The late, Great Britain: David Shrigley's cartoon reflects the Brexit woe that grips many of us © courtesy of the artist

The UK began 2020 with a dispiriting hullaballoo about how the country should mark its departure from the European Union at 11pm on 31 January. Tabloids and politicians demanded that Big Ben should be rung, even though the bell and its tower are being restored and it would cost £500,000 to achieve. On BBC Newsnight, Jude Kelly, formerly the Southbank Centre’s artistic director, was a rare voice of reason, suggesting “respectful but muted” observance, given how much Brexit continues to divide the country.

The arts, however, are not divided: in a 2016 poll, 96% of members of the Creative Industries Federation said they wanted to remain in the EU; artists, museum directors and curators are widely, implacably opposed to Brexit, aware of the profound loss to our culture. So what would an artistic commemoration of this historic Brexit moment look like?

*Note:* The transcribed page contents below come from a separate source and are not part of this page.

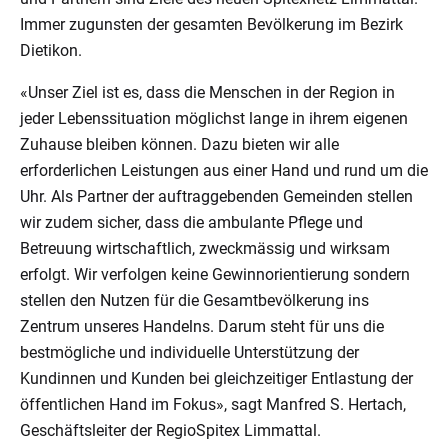
Immer zugunsten der gesamten Bevölkerung im Bezirk
Dietikon.
«Unser Ziel ist es, dass die Menschen in der Region in
jeder Lebenssituation möglichst lange in ihrem eigenen
Zuhause bleiben können. Dazu bieten wir alle
erforderlichen Leistungen aus einer Hand und rund um die
Uhr. Als Partner der auftraggebenden Gemeinden stellen
wir zudem sicher, dass die ambulante Pflege und
Betreuung wirtschaftlich, zweckmässig und wirksam
erfolgt. Wir verfolgen keine Gewinnorientierung sondern
stellen den Nutzen für die Gesamtbevölkerung ins
Zentrum unseres Handelns. Darum steht für uns die
bestmögliche und individuelle Unterstützung der
Kundinnen und Kunden bei gleichzeitiger Entlastung der
öffentlichen Hand im Fokus», sagt Manfred S. Hertach,
Geschäftsleiter der RegioSpitex Limmattal.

Richard Artschwager’s Exclamation Point (Yellow, 2001) is now on show at Gagosian in London © 2019 Richard Artschwager/Artists Rights Society (ARS); New York Photo: Rob McKeever; Courtesy Gagosian

Humour seems an appropriate response. Last month, the curator Bob Monk suggested that Richard Artschwager’s giant exclamation mark in yellow plastic bristles, now at Gagosian in London, fits the bill. Arguably, London has already had a prominent sculpture that expressed the hysteria guiding Brexit and the Big Ben rumpus. David Shrigley’s elongated cartoonish thumbs-up in bronze, Really Good, commissioned in 2013, coincidentally appeared on the Fourth Plinth in Trafalgar Square only a few months after the referendum. In his statement, he wrote sardonically of his hope that the sculpture “would become a kind of self-fulfilling prophecy: if things are identified as being good, then therefore they become good and everything will get better.” It was written in the guise of “some hysterical political artist apparatchik”, yet could have been uttered by Boris Johnson and his fellow Brexiteers.

David Shrigley’s Really Good appeared on the Fourth Plinth in Trafalgar Square only a few months after the EU referendum

But while satire is tempting, melancholy and resignation have gripped many of us as Brexit looms. Those moods dominated a great recent example of public art: Susan Phillipsz’s Surround Me, in which the Scottish sound artist’s a cappella versions of Elizabethan and Jacobean madrigals and rounds echoed through London’s streets. Under London Bridge, the strains of Phillipsz singing John Dowland’s Flow, My Tears drifted with the lapping waves of the Thames.

So I think an apt response would be to meet sound with sound in Parliament Square: for them, the bell tolls; for me, that Elizabethan lament: “Flow, my tears, fall from your springs!/Exiled for ever, let me mourn.”